BP claims and claimants:
The trial against BP, Halliburton and Trans Ocean is set for trial January 14, 2013, to determine punitive damages owed under the maritime law. In a true limitaions action, the unresolved issues include claims among the defendants for which Judge Barbier will apply various laws, e.g., admiralty law and the Oil Field Pollution Act. The trial on punitive damages may enhance your claims under the pending settlement of economics and medicals claims. Settlement of your claims under the pending settlement will bar all future claims against BP and the long list of defendants who are beneficiaries of the transaction and compromise. For more information on the list ofclaims barred by the settlement or your rights in the pending multi-district litigation, contact Thornhill Law Firm.

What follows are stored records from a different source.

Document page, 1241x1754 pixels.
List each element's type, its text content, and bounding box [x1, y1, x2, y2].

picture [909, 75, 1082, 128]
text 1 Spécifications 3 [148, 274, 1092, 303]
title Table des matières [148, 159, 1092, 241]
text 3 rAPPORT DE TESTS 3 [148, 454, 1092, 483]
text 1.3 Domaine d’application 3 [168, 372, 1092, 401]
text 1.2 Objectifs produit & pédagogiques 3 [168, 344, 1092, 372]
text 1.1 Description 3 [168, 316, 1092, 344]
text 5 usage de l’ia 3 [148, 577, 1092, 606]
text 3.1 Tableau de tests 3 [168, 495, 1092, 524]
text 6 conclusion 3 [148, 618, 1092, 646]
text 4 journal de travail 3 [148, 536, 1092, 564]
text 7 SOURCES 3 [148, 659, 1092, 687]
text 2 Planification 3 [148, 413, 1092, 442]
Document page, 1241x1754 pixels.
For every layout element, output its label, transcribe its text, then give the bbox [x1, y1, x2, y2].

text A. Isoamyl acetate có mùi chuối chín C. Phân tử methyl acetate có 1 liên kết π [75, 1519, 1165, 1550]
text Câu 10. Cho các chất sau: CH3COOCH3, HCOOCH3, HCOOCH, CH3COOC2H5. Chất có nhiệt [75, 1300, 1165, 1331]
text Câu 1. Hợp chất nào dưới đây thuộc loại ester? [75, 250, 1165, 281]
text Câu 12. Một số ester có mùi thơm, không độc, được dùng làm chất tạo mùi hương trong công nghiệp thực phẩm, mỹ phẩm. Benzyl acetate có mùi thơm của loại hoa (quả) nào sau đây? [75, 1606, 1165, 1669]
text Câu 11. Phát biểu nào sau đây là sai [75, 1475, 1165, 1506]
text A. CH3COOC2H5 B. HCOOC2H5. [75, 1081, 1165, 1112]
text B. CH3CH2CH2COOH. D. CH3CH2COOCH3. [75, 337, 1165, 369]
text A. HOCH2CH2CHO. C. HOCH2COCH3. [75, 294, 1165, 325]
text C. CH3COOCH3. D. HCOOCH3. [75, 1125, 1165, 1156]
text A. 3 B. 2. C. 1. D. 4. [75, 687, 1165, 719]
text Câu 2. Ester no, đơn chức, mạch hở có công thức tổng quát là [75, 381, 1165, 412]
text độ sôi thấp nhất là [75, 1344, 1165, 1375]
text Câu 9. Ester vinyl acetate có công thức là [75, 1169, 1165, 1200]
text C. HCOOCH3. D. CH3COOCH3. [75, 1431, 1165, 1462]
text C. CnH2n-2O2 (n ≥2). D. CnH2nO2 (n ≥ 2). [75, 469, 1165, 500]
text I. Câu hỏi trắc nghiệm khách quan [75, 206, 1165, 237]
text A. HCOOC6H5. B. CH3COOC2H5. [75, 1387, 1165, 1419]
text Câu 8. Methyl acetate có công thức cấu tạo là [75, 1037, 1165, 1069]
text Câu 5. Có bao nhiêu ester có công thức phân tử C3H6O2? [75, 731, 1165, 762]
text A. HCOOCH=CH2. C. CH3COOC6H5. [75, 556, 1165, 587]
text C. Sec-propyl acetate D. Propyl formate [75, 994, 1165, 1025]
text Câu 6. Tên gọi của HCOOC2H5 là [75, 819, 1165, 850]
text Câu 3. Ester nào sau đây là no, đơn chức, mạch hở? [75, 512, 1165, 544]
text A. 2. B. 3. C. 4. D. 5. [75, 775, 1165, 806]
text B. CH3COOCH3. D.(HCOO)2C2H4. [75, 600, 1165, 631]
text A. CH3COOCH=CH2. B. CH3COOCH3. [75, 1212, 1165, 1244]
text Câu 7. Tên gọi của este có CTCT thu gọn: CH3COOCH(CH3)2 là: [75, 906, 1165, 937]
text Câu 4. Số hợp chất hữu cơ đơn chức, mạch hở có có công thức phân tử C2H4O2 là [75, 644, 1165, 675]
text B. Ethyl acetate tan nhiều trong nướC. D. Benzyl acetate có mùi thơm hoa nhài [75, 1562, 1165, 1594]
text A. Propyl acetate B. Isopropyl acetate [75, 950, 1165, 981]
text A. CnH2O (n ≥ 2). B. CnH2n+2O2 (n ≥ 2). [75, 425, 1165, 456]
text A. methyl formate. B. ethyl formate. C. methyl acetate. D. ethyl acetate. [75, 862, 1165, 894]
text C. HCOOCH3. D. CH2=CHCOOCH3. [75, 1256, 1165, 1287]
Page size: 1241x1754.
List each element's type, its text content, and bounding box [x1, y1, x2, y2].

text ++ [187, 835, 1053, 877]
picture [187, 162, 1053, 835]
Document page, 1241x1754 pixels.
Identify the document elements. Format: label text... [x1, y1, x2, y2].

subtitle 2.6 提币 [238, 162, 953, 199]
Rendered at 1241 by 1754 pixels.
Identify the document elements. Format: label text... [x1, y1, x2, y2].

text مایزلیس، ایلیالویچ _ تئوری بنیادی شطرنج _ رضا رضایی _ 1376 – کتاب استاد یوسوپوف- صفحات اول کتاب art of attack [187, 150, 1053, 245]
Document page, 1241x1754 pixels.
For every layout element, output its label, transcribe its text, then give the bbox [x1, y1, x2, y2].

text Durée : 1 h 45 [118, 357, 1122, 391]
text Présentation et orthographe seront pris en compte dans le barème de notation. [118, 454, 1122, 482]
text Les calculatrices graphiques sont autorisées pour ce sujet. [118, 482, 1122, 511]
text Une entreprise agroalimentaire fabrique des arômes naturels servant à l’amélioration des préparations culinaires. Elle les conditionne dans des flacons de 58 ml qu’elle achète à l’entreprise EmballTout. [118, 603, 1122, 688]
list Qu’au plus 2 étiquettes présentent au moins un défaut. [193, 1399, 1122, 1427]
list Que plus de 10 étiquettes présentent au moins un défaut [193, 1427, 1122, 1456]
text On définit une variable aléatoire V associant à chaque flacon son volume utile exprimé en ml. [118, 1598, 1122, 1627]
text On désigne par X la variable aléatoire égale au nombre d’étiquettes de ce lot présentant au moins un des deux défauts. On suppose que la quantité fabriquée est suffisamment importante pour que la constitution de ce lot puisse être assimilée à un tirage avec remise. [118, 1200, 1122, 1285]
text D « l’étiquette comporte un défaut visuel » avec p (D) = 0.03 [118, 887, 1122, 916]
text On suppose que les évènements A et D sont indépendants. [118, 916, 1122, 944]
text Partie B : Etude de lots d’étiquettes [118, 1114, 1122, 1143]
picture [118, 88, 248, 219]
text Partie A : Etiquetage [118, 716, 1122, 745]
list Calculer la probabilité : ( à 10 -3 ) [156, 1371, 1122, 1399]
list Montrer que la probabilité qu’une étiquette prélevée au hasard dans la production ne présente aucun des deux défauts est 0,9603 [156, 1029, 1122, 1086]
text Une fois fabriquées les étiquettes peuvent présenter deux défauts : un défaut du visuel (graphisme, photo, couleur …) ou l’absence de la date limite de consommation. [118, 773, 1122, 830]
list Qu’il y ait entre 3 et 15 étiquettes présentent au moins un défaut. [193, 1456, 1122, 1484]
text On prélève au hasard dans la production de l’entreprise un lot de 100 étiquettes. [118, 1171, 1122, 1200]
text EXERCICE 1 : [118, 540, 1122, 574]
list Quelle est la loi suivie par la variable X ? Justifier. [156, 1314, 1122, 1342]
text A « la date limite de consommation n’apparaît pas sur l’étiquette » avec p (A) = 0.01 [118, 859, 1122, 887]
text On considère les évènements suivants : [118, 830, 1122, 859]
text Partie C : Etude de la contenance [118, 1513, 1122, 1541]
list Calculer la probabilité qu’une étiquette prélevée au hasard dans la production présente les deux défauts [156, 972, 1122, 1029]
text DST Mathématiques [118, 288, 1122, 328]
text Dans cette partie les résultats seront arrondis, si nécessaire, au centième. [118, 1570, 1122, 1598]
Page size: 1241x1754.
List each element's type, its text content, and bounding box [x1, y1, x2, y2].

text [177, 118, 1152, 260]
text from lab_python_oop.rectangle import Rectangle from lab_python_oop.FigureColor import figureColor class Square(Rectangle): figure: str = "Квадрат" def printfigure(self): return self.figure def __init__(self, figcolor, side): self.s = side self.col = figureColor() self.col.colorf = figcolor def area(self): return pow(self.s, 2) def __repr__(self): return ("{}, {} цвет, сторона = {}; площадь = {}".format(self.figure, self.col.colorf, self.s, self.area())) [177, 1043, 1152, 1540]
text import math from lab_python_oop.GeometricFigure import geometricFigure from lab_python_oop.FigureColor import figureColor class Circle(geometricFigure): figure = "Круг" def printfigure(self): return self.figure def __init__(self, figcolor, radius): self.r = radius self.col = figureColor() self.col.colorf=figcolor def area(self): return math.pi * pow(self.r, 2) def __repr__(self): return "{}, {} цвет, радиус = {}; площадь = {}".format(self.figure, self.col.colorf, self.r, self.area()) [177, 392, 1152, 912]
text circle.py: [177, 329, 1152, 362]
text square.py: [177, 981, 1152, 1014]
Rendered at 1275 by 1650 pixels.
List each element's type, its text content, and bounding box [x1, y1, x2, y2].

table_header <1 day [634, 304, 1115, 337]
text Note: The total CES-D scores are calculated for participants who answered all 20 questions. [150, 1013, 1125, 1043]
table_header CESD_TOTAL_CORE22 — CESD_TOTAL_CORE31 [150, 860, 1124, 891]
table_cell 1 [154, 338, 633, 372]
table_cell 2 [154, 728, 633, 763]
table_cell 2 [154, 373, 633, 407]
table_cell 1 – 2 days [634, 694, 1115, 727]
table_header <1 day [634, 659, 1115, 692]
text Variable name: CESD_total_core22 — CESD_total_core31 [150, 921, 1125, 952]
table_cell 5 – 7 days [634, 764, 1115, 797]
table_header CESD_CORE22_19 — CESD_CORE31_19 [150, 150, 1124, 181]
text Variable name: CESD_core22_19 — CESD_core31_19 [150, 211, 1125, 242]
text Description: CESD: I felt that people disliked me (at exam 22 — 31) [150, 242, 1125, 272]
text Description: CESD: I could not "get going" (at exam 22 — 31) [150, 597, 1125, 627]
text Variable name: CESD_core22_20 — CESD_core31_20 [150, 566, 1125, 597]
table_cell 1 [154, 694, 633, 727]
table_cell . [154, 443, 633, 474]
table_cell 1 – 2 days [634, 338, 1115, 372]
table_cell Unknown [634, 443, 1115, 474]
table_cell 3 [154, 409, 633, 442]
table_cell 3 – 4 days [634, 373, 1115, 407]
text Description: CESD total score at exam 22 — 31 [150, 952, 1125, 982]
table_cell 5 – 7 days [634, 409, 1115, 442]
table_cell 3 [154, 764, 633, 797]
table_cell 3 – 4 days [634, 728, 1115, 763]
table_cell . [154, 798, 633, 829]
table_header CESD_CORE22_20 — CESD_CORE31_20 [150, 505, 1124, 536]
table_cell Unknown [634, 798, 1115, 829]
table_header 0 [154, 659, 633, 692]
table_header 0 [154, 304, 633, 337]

International Paper and Temple-Inland: Bogalusa paper mill suits filed:
Hundreds of individual claims were filed in Mississippi federal and state courts to recover reasonable compensation for the discharges of toxic substances onto the land of individual property owners residing in Mississippi. The claimants show that there was no right to discharge onto their land any contaminants and that the cost of clean up should be born by the contaminating entities. Among the claims in the newly filed suits, the pleadings show that approximately one year ago, Temple Inland, dba TIN, Inc., with knowledge that its waste water treatment system was unable to clean out contaminants, knowingly and recklessly discharged untreated wastes into the Pearl River, forming the boundary between Louisiana and Mississippi. The discharges onto private land were expressly not permitted by any regulatory agency. In addition, the limited and restricted permits into the water of the Pearl River did not include authority to discharge dioxins, phenols and other semi-volatile organic compounds. These claims by Mississippi residents add International Paper as a defendant for its ongoing role in the continual unauthorized discharges and its liability for acts of Temple Inland which it purchased on February 13, 2012.

In Louisiana federal court, the claims of Louisiana claimants for similar damages to their property are set for trail on December 10, 2012 for eight bellwether claimants. A jury will decide damages due for the dischareges onto land which were not authorized and prohibited on lands of private property owners. The limited and restricted permit of the Louisiana Department of Environmental Quality expressly advises TIN, Inc. and/or International Paper, the permit holders, that there is not authority given to discharge onto private property. No authority exists for the continued trespasses of the paper mill operation.

Estimates of clean-up costs from land owners and the river bottom exceed $30 million. The cost avoidance that led to the inability of the waste water treatment system to treat and clean the waste from paper making is the amount not spent by TIN, Inc, to maintain its treatment ponds, that total $160 to $200 million. Compensatory and punitive damages are claimed against Temple Inland in the pending Louisiana and Mississippi suits.